What is the future of the Internet, a strategic issue in terms of both infrastructure and content, an object of political and economic rivalry, and subject to both geography and governance choices? The participants in the last GEODE round table did not have a crystal ball but relied on their expertise to draw some conclusions.

The “black hole” of Cloud providers

Emile Aben, system architect/research coordinator at CCN RIPE, recalled that the Internet consists of 75,000 interconnected networks, serving 63% of the world’s population. While all of this works through decentralized protocols that ignore borders, the resources available to actors are not infinite. Therefore, he advocated for the strengthening of the resources of bodies such as RIPE NCC, which distribute them on a continental scale. At a time of energy shortages, this is an increasingly complex task.

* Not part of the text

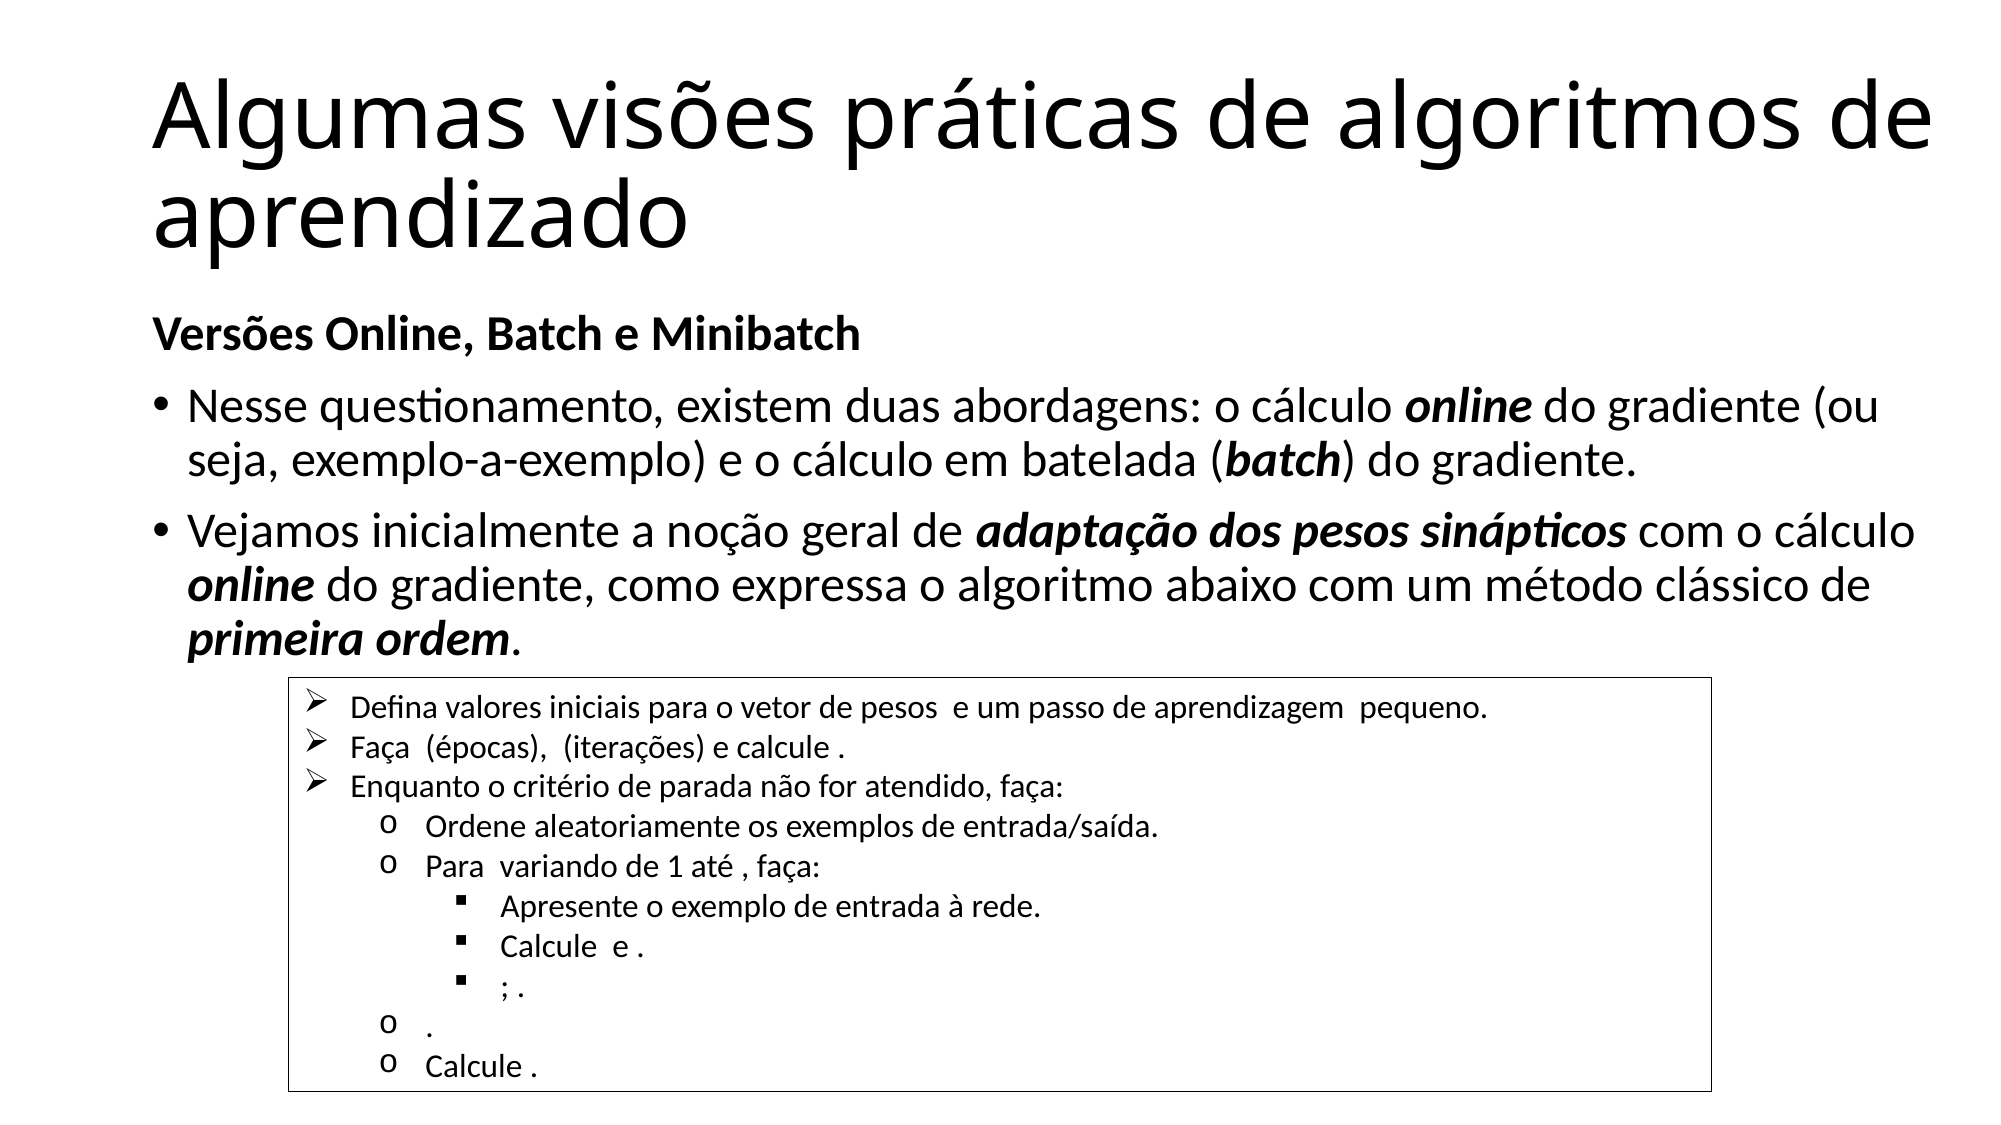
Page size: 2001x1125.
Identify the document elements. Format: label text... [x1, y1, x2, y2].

list Versões Online, Batch e Minibatch Nesse questionamento, existem duas abordagens: o cálculo online do gradiente (ou seja, exemplo-a-exemplo) e o cálculo em batelada (batch) do gradiente. Vejamos inicialmente a noção geral de adaptação dos pesos sinápticos com o cálculo online do gradiente, como expressa o algoritmo abaixo com um método clássico de primeira ordem. [137, 299, 1978, 678]
title Algumas visões práticas de algoritmos de aprendizado [137, 59, 1962, 278]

Francesca Musiani, a researcher at the CNRS, believes that certain forms of sovereign Internet will develop. Even in open societies, they respond to a need for citizen protection… and state control. How could national or regional infrastructures (like Gaia-X, the European Cloud project) shape the Internet? The researcher, who is also deputy director of the Center for the Sociology of Innovation (CSI), has indeed argued that states might want to turn their infrastructures into tools of governance.

A movement that will in any case have its limits, pointed out Loqman Salamatian, PhD student at Columbia University. Indeed, with the development of proprietary infrastructures, Cloud providers largely escape this kind of control. Even for traffic tracking, these rapidly expanding networks are a “black hole,” according to the researcher. The Internet will be more than ever a global battlefield in which the traditional players – states and supranational organizations – are no longer necessarily in a position of strength.